INFORMATION PROVIDED >>
━━━━━━━━━━━━━━━━━━━━━━━━━━━━━━
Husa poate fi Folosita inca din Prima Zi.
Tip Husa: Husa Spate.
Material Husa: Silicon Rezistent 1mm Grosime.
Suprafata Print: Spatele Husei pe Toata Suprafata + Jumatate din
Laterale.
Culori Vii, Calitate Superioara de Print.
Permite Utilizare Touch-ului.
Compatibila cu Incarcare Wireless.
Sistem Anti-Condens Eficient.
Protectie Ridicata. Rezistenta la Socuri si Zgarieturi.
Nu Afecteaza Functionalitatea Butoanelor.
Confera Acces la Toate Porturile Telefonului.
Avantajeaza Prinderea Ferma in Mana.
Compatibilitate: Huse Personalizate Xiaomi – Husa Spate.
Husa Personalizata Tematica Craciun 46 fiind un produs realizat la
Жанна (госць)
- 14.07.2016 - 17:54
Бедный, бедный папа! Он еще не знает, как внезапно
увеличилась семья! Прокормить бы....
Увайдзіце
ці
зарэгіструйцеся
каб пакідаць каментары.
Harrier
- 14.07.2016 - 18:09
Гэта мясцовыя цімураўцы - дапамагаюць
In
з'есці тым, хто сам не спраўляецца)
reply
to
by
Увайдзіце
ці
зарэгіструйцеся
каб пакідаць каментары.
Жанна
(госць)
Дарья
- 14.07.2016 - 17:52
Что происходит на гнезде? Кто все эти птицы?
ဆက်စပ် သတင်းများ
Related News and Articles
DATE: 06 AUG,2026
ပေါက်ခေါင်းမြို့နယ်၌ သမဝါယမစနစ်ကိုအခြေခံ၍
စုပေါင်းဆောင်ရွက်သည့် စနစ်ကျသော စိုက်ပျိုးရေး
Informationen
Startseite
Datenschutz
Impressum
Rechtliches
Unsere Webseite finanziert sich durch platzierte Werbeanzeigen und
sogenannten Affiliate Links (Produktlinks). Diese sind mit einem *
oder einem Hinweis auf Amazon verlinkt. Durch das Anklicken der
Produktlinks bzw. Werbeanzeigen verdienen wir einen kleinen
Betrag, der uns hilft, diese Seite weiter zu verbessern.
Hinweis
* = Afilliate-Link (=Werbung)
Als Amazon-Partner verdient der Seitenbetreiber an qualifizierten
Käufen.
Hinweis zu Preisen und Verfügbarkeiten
━━━━━━━━━━━━━━━━━━━━━━━━━━━━━━
ACTIVITY >> Reproduce the listing in full, exactly, so that no line is missing.

PROBLEM SOLUTION >>
Husa poate fi Folosita inca din Prima Zi.
Tip Husa: Husa Spate.
Material Husa: Silicon Rezistent 1mm Grosime.
Suprafata Print: Spatele Husei pe Toata Suprafata + Jumatate din
Laterale.
Culori Vii, Calitate Superioara de Print.
Permite Utilizare Touch-ului.
Compatibila cu Incarcare Wireless.
Sistem Anti-Condens Eficient.
Protectie Ridicata. Rezistenta la Socuri si Zgarieturi.
Nu Afecteaza Functionalitatea Butoanelor.
Confera Acces la Toate Porturile Telefonului.
Avantajeaza Prinderea Ferma in Mana.
Compatibilitate: Huse Personalizate Xiaomi – Husa Spate.
Husa Personalizata Tematica Craciun 46 fiind un produs realizat la
Жанна (госць)
- 14.07.2016 - 17:54
Бедный, бедный папа! Он еще не знает, как внезапно
увеличилась семья! Прокормить бы....
Увайдзіце
ці
зарэгіструйцеся
каб пакідаць каментары.
Harrier
- 14.07.2016 - 18:09
Гэта мясцовыя цімураўцы - дапамагаюць
In
з'есці тым, хто сам не спраўляецца)
reply
to
by
Увайдзіце
ці
зарэгіструйцеся
каб пакідаць каментары.
Жанна
(госць)
Дарья
- 14.07.2016 - 17:52
Что происходит на гнезде? Кто все эти птицы?
ဆက်စပ် သတင်းများ
Related News and Articles
DATE: 06 AUG,2026
ပေါက်ခေါင်းမြို့နယ်၌ သမဝါယမစနစ်ကိုအခြေခံ၍
စုပေါင်းဆောင်ရွက်သည့် စနစ်ကျသော စိုက်ပျိုးရေး
Informationen
Startseite
Datenschutz
Impressum
Rechtliches
Unsere Webseite finanziert sich durch platzierte Werbeanzeigen und
sogenannten Affiliate Links (Produktlinks). Diese sind mit einem *
oder einem Hinweis auf Amazon verlinkt. Durch das Anklicken der
Produktlinks bzw. Werbeanzeigen verdienen wir einen kleinen
Betrag, der uns hilft, diese Seite weiter zu verbessern.
Hinweis
* = Afilliate-Link (=Werbung)
Als Amazon-Partner verdient der Seitenbetreiber an qualifizierten
Käufen.
Hinweis zu Preisen und Verfügbarkeiten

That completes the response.